Der Großhandel konnte bis vor wenigen Monaten noch gute Geschäfte aufweisen. Allerdings schlägt sich die Kaufkraftzurückhaltung und auch die schwächelnde Industrie bei den Großhändlern durch. Im produktionsverbundenen Großhandel melden 35 Prozent der Unternehmen, dass die Tendenz im Bestelleingang fallend ist. Beim konsumnahen Großhandel sind es elf Prozent. Die Inlandsnachfrage ist mit 70 Prozent Nennungen das Toprisiko der Branche.
Die Lage bei den Dienstleistern konnte sich im Vergleich zum Jahresbeginn 2023 erneut verbessern. Allen voran die Finanzdienstleistungen, die im Herbst und zum Jahressbeginn 2023 einen Einbruch erlitten haben. 47 Prozent der Unternehmen bewerten ihre Geschäftslage als gut – fünf Prozentpunkte mehr als zum Jahresbeginn.  Nur noch acht Prozent bewerten die Lage als schlecht.

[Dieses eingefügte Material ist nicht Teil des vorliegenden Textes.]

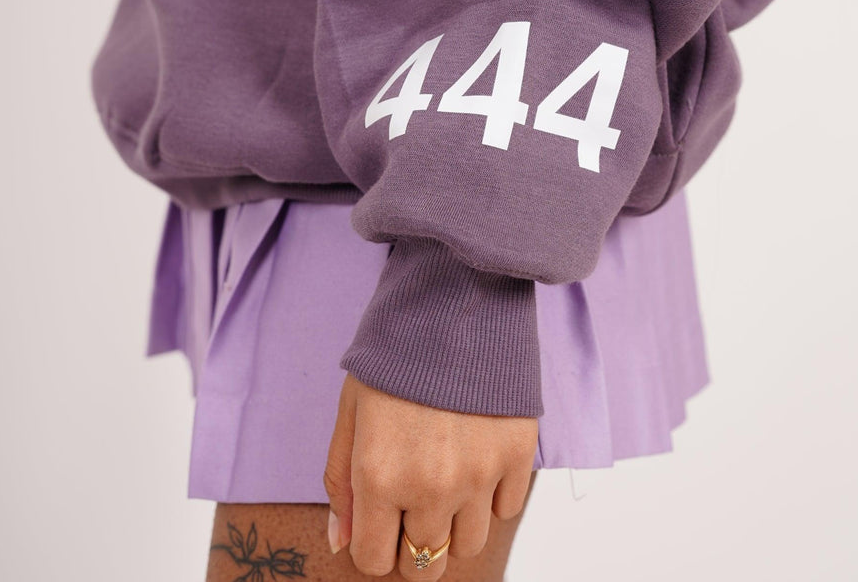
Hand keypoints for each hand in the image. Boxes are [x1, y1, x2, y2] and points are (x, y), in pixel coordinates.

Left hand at [323, 372, 537, 577]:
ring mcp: (479, 475)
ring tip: (446, 478)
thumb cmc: (396, 352)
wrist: (455, 300)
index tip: (380, 519)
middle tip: (413, 505)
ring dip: (454, 523)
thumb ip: (340, 480)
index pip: (375, 560)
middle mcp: (431, 487)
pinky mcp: (516, 456)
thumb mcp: (350, 410)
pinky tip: (476, 457)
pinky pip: (506, 511)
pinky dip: (491, 496)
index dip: (374, 543)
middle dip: (413, 543)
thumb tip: (342, 539)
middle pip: (424, 565)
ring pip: (468, 545)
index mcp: (380, 476)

Das Toprisiko der Branche bleibt der Fachkräftemangel: Dreiviertel der Unternehmen sehen im Frühsommer 2023 hierbei ein Risiko für die wirtschaftliche Entwicklung.
Das Transport- und Verkehrsgewerbe konnte sich nach dem leichten Ab wieder fangen. Nur noch fünf Prozent der Unternehmen melden eine schlechte Geschäftslage - das sind circa acht Prozentpunkte weniger als noch zum Jahresbeginn. Allerdings hat sich auch die Anzahl der Unternehmen verringert, die ihre Geschäftslage als gut bewerten. So melden 34 Prozent eine gute Lage, während es Anfang des Jahres noch 38 Prozent waren. Die Unternehmen des Verkehrsgewerbes werden mit einigen Herausforderungen gleichzeitig konfrontiert: Der Auftragseingang nimmt deutlich ab, die Energiekosten belasten die Ertragsmarge und es fehlt an Fachkräften.

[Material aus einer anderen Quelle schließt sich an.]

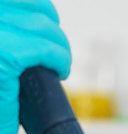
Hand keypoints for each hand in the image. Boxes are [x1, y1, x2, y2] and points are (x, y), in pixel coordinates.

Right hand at [0, 0, 71, 133]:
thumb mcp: (0, 59)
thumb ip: (10, 37)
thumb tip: (37, 25)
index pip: (15, 0)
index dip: (37, 9)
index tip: (47, 28)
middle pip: (31, 5)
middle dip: (51, 28)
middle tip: (56, 53)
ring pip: (42, 25)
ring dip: (60, 47)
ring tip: (59, 66)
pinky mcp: (3, 57)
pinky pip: (46, 48)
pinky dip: (60, 59)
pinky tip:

Krisenreiche Jahre hat das Hotel- und Gastgewerbe hinter sich. Aktuell befinden sich die Unternehmen auf den Weg zurück in die Normalität. Gebremst wird die Erholung durch verschiedene Geschäftsrisiken: Der Fach- und Arbeitskräftemangel bleibt weiterhin das Toprisiko der Branche. Neun von zehn Unternehmen sehen hier ein Risiko für die wirtschaftliche Entwicklung. Die Preissteigerungen und der Fachkräftemangel üben zudem Druck auf Löhne und Gehälter aus. 71 Prozent der Unternehmen des Gastgewerbes sieht hier ein Risiko für die wirtschaftliche Entwicklung. Die Zukunftsaussichten bleiben daher etwas getrübt: 22 Prozent der Unternehmen erwarten bessere Geschäfte und 13 Prozent erwarten eine Verschlechterung.